SHORT PROBLEM: Print every item below verbatim, changing nothing.

Start of DATASET RECORDS

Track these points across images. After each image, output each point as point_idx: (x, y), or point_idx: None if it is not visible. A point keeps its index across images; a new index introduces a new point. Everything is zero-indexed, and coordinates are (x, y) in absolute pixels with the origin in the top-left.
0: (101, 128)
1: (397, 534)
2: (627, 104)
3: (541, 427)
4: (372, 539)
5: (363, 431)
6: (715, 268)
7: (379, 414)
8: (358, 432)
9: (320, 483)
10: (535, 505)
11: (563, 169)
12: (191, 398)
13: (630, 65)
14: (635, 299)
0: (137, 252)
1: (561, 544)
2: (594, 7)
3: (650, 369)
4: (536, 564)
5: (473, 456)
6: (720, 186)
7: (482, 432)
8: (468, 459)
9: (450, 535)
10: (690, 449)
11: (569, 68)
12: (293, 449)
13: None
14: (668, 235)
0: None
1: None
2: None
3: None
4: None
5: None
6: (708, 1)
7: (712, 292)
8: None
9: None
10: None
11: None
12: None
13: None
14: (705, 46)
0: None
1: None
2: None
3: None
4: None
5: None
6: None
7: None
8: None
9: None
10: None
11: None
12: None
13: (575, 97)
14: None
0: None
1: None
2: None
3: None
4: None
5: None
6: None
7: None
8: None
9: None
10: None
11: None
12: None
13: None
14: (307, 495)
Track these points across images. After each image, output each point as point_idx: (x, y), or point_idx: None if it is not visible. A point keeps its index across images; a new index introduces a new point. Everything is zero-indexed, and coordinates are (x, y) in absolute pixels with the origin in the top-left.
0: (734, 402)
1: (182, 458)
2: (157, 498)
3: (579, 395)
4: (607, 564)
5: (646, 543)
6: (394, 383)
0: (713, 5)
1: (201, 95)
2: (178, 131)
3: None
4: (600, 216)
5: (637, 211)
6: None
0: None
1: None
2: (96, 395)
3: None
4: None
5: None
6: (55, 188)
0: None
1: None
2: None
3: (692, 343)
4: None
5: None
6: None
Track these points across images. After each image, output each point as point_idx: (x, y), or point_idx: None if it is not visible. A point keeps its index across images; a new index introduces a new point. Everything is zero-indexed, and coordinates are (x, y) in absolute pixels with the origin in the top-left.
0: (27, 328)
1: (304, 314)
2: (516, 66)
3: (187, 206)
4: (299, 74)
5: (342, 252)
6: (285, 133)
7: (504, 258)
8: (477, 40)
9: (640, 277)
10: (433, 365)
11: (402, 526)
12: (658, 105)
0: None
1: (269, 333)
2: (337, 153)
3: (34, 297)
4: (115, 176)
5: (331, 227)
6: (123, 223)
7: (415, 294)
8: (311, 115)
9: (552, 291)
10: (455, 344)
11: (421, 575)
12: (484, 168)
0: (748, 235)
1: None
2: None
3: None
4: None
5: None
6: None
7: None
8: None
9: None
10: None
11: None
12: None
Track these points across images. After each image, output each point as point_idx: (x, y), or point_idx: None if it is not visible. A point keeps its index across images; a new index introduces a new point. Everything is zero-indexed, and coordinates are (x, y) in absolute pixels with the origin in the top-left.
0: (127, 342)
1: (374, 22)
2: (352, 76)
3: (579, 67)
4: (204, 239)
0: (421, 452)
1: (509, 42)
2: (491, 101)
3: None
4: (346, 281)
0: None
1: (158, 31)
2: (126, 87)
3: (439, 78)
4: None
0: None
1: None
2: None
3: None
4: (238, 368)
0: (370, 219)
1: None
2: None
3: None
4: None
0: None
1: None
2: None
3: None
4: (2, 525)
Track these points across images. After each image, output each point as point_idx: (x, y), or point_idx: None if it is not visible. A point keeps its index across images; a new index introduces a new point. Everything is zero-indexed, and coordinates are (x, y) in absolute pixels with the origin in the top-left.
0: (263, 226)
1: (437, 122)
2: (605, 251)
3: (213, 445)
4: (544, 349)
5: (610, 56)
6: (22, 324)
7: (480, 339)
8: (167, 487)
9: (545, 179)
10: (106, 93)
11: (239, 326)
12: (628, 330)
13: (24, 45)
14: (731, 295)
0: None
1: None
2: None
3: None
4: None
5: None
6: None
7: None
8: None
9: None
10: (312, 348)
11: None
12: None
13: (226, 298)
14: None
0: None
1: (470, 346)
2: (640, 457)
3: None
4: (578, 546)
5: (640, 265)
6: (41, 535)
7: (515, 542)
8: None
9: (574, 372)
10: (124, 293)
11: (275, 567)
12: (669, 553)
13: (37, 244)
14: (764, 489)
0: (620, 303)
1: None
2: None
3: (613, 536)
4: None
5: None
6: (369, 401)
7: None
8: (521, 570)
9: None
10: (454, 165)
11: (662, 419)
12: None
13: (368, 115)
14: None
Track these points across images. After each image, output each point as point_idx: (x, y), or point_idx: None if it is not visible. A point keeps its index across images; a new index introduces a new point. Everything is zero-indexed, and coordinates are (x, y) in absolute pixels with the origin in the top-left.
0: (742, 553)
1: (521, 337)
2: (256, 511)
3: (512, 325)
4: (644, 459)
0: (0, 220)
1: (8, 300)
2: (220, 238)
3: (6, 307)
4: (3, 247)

End of DATASET RECORDS

ANSWER TO THE TASK:
Track these points across images. After each image, output each point as point_idx: (x, y), or point_idx: None if it is not visible. A point keeps its index across images; a new index introduces a new point. Everything is zero-indexed, and coordinates are (x, y) in absolute pixels with the origin in the top-left.
0: (101, 128)
1: (397, 534)
2: (627, 104)
3: (541, 427)
4: (372, 539)
5: (363, 431)
6: (715, 268)
7: (379, 414)
8: (358, 432)
9: (320, 483)
10: (535, 505)
11: (563, 169)
12: (191, 398)
13: (630, 65)
14: (635, 299)
0: (137, 252)
1: (561, 544)
2: (594, 7)
3: (650, 369)
4: (536, 564)
5: (473, 456)
6: (720, 186)
7: (482, 432)
8: (468, 459)
9: (450, 535)
10: (690, 449)
11: (569, 68)
12: (293, 449)
13: None
14: (668, 235)
0: None
1: None
2: None
3: None
4: None
5: None
6: (708, 1)
7: (712, 292)
8: None
9: None
10: None
11: None
12: None
13: None
14: (705, 46)
0: None
1: None
2: None
3: None
4: None
5: None
6: None
7: None
8: None
9: None
10: None
11: None
12: None
13: (575, 97)
14: None
0: None
1: None
2: None
3: None
4: None
5: None
6: None
7: None
8: None
9: None
10: None
11: None
12: None
13: None
14: (307, 495)
Track these points across images. After each image, output each point as point_idx: (x, y), or point_idx: None if it is not visible. A point keeps its index across images; a new index introduces a new point. Everything is zero-indexed, and coordinates are (x, y) in absolute pixels with the origin in the top-left.
0: (734, 402)
1: (182, 458)
2: (157, 498)
3: (579, 395)
4: (607, 564)
5: (646, 543)
6: (394, 383)
0: (713, 5)
1: (201, 95)
2: (178, 131)
3: None
4: (600, 216)
5: (637, 211)
6: None
0: None
1: None
2: (96, 395)
3: None
4: None
5: None
6: (55, 188)
0: None
1: None
2: None
3: (692, 343)
4: None
5: None
6: None
Track these points across images. After each image, output each point as point_idx: (x, y), or point_idx: None if it is not visible. A point keeps its index across images; a new index introduces a new point. Everything is zero-indexed, and coordinates are (x, y) in absolute pixels with the origin in the top-left.
0: (27, 328)
1: (304, 314)
2: (516, 66)
3: (187, 206)
4: (299, 74)
5: (342, 252)
6: (285, 133)
7: (504, 258)
8: (477, 40)
9: (640, 277)
10: (433, 365)
11: (402, 526)
12: (658, 105)
0: None
1: (269, 333)
2: (337, 153)
3: (34, 297)
4: (115, 176)
5: (331, 227)
6: (123, 223)
7: (415, 294)
8: (311, 115)
9: (552, 291)
10: (455, 344)
11: (421, 575)
12: (484, 168)
0: (748, 235)
1: None
2: None
3: None
4: None
5: None
6: None
7: None
8: None
9: None
10: None
11: None
12: None
Track these points across images. After each image, output each point as point_idx: (x, y), or point_idx: None if it is not visible. A point keeps its index across images; a new index introduces a new point. Everything is zero-indexed, and coordinates are (x, y) in absolute pixels with the origin in the top-left.
0: (127, 342)
1: (374, 22)
2: (352, 76)
3: (579, 67)
4: (204, 239)
0: (421, 452)
1: (509, 42)
2: (491, 101)
3: None
4: (346, 281)
0: None
1: (158, 31)
2: (126, 87)
3: (439, 78)
4: None
0: None
1: None
2: None
3: None
4: (238, 368)
0: (370, 219)
1: None
2: None
3: None
4: None
0: None
1: None
2: None
3: None
4: (2, 525)
Track these points across images. After each image, output each point as point_idx: (x, y), or point_idx: None if it is not visible. A point keeps its index across images; a new index introduces a new point. Everything is zero-indexed, and coordinates are (x, y) in absolute pixels with the origin in the top-left.
0: (263, 226)
1: (437, 122)
2: (605, 251)
3: (213, 445)
4: (544, 349)
5: (610, 56)
6: (22, 324)
7: (480, 339)
8: (167, 487)
9: (545, 179)
10: (106, 93)
11: (239, 326)
12: (628, 330)
13: (24, 45)
14: (731, 295)
0: None
1: None
2: None
3: None
4: None
5: None
6: None
7: None
8: None
9: None
10: (312, 348)
11: None
12: None
13: (226, 298)
14: None
0: None
1: (470, 346)
2: (640, 457)
3: None
4: (578, 546)
5: (640, 265)
6: (41, 535)
7: (515, 542)
8: None
9: (574, 372)
10: (124, 293)
11: (275, 567)
12: (669, 553)
13: (37, 244)
14: (764, 489)
0: (620, 303)
1: None
2: None
3: (613, 536)
4: None
5: None
6: (369, 401)
7: None
8: (521, 570)
9: None
10: (454, 165)
11: (662, 419)
12: None
13: (368, 115)
14: None
Track these points across images. After each image, output each point as point_idx: (x, y), or point_idx: None if it is not visible. A point keeps its index across images; a new index introduces a new point. Everything is zero-indexed, and coordinates are (x, y) in absolute pixels with the origin in the top-left.
0: (742, 553)
1: (521, 337)
2: (256, 511)
3: (512, 325)
4: (644, 459)
0: (0, 220)
1: (8, 300)
2: (220, 238)
3: (6, 307)
4: (3, 247)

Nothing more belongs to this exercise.